From Omnichannel to Ownership: Reflections From a Busy Week in Mobility
This week felt like a microcosm of where the automotive and mobility sectors find themselves in 2026.
On the one hand, the global used-car market continues to evolve rapidly. CarMax in the US and AUTO1 in Europe are both demonstrating that scale, data, and operational excellence matter far more than the old debate between online and physical retail.
The most successful businesses are no longer thinking in terms of individual transactions. They are thinking about customer relationships, data assets and lifetime value.
That theme carried through much of the week.
At MOVE 2026 in London, I joined a panel discussing “Beyond the Dealership: Building the Omnichannel Automotive Retail Experience of 2026” alongside Robin Kennedy of MOKE International and Irmak Mutlu of Dogus Otomotiv. Moderated by Jacqui Barker, the discussion shifted from online-versus-dealer debates to how automotive businesses create seamless customer experiences throughout the ownership lifecycle. The conversation explored what omnichannel really means, where digital and physical channels create value, the future of direct-to-consumer models, and the growing importance of personalisation and customer lifetime value.
My biggest takeaway was simple: customers don’t care about channels. They care about outcomes.
They want convenience, trust, transparency, and a seamless experience. Whether that happens online, in a showroom or through a combination of both is increasingly irrelevant.
The following day, I attended the MobilityVC and Peter Vardy Global investor gathering in London. Bringing together investors, founders, operators and entrepreneurs from across mobility and automotive, the conversations were wide-ranging but remarkably consistent.
Three themes emerged repeatedly.
- AI is moving from theory to deployment, which should make the audience feel optimistic about the tangible impact and practical opportunities AI offers to the industry.
The discussion is no longer about whether AI will impact the automotive industry. It already is. The focus has shifted to practical implementation, workflow automation and measurable operational improvement.
- Capital remains available for quality businesses, reassuring the audience that funding opportunities are still strong for well-executed solutions.
While funding markets remain selective, investors are actively seeking companies that solve genuine industry problems rather than simply telling compelling stories.

▶ **Problem to work on**: Copy the mobility article from "They want convenience, trust, transparency, and" up to and including "but remarkably consistent.", swapping "showroom" for "dealership".

▶ **Listing**:

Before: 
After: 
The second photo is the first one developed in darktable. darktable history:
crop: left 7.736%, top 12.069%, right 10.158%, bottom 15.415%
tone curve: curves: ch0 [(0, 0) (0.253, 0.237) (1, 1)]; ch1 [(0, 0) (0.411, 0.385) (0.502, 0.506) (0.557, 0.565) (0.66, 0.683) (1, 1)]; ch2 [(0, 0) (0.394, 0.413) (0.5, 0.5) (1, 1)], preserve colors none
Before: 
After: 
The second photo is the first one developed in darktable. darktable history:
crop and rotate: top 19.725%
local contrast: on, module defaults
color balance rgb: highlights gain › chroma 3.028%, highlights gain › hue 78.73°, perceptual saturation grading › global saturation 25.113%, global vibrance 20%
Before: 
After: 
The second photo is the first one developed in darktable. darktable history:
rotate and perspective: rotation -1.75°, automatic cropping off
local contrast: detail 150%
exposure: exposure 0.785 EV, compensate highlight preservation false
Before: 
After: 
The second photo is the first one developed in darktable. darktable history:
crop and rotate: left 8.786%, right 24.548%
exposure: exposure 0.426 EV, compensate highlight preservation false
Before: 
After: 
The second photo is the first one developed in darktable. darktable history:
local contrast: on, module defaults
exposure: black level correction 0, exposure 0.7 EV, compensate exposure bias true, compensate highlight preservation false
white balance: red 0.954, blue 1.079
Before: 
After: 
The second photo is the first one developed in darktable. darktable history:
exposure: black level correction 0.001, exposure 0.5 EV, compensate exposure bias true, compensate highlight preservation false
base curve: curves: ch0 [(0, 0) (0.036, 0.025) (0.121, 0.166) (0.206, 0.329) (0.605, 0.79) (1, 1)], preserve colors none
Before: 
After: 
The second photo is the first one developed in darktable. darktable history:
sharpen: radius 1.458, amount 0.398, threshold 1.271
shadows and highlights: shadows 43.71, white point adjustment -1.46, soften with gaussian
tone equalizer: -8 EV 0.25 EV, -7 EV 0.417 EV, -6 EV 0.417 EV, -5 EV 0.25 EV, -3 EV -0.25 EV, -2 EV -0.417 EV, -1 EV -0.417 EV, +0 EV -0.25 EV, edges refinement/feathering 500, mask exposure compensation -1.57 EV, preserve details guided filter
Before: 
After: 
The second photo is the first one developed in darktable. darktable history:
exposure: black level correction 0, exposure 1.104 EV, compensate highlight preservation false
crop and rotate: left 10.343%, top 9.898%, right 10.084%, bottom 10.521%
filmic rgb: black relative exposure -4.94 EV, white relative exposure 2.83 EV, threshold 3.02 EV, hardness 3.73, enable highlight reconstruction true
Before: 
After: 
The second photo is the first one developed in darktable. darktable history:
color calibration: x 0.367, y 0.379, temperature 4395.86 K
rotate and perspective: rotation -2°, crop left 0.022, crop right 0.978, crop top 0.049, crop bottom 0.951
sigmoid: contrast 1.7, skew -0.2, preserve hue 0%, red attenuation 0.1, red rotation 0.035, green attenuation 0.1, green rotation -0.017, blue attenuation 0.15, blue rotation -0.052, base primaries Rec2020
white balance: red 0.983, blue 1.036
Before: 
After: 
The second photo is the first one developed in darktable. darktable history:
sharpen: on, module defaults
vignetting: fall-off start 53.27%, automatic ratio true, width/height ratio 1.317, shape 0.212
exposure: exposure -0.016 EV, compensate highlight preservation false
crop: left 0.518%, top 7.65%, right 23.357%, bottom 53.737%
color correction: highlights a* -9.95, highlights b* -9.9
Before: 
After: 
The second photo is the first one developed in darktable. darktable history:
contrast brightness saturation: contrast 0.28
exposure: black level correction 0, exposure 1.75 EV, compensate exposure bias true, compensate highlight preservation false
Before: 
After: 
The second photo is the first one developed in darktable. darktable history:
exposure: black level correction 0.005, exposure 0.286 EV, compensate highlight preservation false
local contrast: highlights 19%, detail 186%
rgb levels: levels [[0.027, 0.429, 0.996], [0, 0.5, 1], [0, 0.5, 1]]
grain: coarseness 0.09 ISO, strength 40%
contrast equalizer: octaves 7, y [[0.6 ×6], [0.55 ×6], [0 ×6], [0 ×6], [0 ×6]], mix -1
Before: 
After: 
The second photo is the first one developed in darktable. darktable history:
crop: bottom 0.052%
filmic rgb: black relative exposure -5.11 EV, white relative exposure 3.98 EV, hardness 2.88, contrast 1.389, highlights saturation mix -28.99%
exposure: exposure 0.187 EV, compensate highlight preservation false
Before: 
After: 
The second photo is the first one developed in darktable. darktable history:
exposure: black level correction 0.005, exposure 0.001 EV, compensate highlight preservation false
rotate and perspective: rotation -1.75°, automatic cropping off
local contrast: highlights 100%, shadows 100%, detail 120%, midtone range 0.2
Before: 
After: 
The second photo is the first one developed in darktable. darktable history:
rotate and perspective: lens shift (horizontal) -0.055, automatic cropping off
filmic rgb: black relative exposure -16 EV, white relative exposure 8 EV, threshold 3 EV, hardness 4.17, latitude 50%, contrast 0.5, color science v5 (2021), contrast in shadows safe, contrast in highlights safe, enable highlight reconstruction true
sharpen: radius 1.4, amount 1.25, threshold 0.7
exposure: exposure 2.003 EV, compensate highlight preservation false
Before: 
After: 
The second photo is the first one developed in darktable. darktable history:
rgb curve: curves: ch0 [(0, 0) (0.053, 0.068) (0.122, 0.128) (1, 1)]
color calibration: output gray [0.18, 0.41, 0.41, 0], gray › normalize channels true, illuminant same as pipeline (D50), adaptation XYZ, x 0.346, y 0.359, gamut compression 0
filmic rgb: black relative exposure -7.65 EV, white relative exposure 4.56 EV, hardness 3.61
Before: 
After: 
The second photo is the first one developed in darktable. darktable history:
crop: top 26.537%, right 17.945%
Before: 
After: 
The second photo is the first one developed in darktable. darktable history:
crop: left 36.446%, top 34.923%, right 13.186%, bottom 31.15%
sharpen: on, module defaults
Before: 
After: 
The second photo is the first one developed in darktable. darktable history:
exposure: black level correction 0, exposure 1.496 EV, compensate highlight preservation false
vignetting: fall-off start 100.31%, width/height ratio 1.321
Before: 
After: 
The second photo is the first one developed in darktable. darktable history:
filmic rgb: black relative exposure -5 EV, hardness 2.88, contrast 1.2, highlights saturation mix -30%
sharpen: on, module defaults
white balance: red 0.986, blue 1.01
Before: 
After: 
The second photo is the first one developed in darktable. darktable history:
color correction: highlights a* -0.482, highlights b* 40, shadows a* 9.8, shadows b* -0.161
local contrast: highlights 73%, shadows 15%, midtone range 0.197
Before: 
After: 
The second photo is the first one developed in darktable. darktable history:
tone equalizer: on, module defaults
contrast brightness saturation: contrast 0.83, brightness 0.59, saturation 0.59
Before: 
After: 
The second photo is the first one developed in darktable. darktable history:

▶ **Expected answer**:
They want convenience, trust, transparency, and a seamless experience. Whether that happens online, in a dealership or through a combination of both is increasingly irrelevant.
The following day, I attended the MobilityVC and Peter Vardy Global investor gathering in London. Bringing together investors, founders, operators and entrepreneurs from across mobility and automotive, the conversations were wide-ranging but remarkably consistent.